Quantum Computing and Future Prospects
Superconducting circuits are currently the leading platform for practical quantum computing. Companies including IBM, Google, and others build quantum processors using superconducting qubits — tiny superconducting circuits that behave as quantum two-level systems, leveraging quantum effects to perform computations impossible for classical computers. In 2019, Google claimed to demonstrate quantum supremacy with a 53-qubit superconducting processor that performed a specific task in 200 seconds that would take the best classical supercomputer approximately 10,000 years. Superconducting qubits operate at temperatures around 15 millikelvin — colder than outer space — but their scalability and relatively long coherence times make them competitive candidates for fault-tolerant quantum computing.
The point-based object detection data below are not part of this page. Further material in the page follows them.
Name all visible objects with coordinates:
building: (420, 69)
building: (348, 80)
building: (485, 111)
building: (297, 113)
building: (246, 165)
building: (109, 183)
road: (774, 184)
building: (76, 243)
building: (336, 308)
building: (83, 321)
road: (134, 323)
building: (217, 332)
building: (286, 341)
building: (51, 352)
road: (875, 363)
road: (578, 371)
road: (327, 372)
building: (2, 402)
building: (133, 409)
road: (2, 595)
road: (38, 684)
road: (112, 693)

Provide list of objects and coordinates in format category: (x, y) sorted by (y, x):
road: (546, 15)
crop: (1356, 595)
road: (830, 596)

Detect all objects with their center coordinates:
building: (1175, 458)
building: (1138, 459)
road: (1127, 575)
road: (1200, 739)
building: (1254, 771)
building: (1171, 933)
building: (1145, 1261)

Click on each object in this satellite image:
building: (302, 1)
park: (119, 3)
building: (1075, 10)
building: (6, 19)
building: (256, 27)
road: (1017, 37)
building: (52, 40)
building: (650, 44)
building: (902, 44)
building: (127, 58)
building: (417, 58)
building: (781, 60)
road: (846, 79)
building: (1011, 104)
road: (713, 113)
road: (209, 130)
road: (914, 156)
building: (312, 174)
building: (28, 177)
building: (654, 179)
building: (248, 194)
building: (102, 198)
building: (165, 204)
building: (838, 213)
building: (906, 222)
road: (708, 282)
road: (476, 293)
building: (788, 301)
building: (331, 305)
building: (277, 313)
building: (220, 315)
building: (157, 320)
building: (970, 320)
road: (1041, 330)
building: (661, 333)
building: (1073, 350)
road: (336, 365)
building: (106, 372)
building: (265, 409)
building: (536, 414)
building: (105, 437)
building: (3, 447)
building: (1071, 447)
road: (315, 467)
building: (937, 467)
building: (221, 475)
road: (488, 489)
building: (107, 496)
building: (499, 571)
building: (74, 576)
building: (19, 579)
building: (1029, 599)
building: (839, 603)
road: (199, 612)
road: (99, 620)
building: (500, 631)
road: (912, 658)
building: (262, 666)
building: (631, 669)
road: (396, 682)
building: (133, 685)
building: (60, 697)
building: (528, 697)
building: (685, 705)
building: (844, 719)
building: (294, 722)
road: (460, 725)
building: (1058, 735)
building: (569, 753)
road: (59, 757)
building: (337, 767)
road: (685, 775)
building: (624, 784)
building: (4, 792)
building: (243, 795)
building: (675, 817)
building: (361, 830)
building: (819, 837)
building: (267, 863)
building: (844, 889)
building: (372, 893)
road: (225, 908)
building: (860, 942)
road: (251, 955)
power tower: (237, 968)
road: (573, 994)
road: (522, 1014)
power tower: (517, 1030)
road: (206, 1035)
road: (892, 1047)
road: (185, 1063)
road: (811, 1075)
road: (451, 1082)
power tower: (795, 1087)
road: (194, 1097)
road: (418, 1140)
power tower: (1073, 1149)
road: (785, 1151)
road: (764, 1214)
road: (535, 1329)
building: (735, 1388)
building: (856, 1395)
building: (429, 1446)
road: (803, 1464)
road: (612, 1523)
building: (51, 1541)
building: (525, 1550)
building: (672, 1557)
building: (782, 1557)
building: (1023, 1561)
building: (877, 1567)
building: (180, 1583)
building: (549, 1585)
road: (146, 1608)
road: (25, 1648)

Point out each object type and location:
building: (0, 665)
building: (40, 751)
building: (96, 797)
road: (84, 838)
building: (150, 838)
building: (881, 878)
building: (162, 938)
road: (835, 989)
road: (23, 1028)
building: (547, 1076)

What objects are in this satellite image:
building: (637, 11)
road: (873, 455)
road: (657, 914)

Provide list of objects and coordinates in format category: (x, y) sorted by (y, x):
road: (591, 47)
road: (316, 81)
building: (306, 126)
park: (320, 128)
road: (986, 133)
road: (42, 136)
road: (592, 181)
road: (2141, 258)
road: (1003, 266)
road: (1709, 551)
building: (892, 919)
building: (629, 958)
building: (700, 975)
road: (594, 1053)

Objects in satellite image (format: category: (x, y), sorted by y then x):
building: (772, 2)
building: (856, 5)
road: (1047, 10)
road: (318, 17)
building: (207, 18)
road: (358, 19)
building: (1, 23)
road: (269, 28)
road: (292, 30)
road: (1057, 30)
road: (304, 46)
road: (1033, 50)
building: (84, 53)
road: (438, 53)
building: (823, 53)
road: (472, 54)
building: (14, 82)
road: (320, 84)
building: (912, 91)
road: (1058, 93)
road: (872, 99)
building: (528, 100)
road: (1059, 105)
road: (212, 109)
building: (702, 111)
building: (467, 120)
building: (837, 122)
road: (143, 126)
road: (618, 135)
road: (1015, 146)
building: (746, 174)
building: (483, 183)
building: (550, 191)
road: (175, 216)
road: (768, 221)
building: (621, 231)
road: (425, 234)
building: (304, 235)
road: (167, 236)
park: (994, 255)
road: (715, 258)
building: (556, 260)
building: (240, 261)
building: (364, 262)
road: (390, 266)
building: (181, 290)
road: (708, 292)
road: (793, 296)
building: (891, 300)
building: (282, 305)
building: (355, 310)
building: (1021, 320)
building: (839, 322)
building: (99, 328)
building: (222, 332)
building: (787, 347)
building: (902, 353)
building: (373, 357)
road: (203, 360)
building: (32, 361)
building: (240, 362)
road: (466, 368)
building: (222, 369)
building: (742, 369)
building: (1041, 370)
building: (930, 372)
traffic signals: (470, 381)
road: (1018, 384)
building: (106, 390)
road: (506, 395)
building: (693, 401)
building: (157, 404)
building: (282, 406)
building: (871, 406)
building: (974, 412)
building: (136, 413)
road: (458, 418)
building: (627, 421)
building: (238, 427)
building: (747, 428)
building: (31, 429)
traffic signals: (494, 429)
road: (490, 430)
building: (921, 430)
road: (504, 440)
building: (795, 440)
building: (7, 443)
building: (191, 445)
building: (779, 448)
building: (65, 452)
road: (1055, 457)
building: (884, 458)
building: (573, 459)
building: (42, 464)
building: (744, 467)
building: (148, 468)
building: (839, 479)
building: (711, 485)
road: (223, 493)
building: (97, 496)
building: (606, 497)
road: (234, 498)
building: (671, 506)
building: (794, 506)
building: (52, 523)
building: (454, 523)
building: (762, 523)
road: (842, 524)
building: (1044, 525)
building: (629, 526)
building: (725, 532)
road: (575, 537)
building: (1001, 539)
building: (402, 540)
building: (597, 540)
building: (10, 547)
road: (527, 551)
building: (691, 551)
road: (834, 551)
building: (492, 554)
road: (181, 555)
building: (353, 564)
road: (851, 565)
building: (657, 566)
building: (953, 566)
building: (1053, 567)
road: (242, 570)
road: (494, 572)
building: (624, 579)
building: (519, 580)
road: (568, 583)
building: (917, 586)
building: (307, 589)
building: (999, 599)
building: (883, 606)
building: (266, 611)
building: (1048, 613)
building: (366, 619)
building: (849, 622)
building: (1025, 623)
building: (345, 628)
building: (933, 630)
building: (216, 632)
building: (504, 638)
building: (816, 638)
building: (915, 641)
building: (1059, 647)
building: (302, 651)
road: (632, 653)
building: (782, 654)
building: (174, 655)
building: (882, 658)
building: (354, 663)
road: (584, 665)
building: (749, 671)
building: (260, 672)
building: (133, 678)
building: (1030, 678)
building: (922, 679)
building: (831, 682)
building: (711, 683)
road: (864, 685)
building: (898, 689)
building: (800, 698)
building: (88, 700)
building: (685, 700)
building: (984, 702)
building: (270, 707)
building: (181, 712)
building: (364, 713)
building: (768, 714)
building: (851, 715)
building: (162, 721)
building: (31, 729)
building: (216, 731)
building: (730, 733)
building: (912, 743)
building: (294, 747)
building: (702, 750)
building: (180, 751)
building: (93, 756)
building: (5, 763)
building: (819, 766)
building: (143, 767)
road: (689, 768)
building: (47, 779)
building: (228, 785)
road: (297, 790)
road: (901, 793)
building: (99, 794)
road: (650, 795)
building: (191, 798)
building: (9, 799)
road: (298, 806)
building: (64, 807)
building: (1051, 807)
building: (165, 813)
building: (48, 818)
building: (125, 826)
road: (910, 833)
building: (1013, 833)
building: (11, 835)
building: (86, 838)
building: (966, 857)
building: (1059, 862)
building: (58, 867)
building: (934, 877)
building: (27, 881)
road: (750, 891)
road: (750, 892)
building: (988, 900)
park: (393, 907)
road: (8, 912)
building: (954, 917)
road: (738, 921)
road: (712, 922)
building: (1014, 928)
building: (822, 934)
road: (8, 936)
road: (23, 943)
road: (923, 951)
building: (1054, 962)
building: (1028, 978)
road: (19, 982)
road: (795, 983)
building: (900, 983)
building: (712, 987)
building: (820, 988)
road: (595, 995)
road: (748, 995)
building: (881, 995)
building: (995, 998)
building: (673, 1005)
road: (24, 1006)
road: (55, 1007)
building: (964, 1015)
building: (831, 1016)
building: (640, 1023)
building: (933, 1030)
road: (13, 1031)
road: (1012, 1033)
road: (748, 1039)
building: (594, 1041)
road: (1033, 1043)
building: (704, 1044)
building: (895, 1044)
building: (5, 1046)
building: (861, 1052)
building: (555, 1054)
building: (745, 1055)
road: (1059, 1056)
Looking further ahead, room-temperature superconductors — if discovered in forms that are stable and manufacturable — would transform energy infrastructure. Lossless power transmission cables could eliminate the 5-10% of electrical energy lost as heat in conventional copper power lines. Superconducting wind turbine generators could be significantly lighter and more efficient than conventional designs. Fusion reactors, such as those being developed by Commonwealth Fusion Systems, use high-temperature superconducting tapes to build compact high-field magnets that could make commercial fusion power viable. Superconductivity, born from fundamental physics at the coldest extremes, may ultimately be the technology that reshapes how civilization generates, transmits, and computes with energy.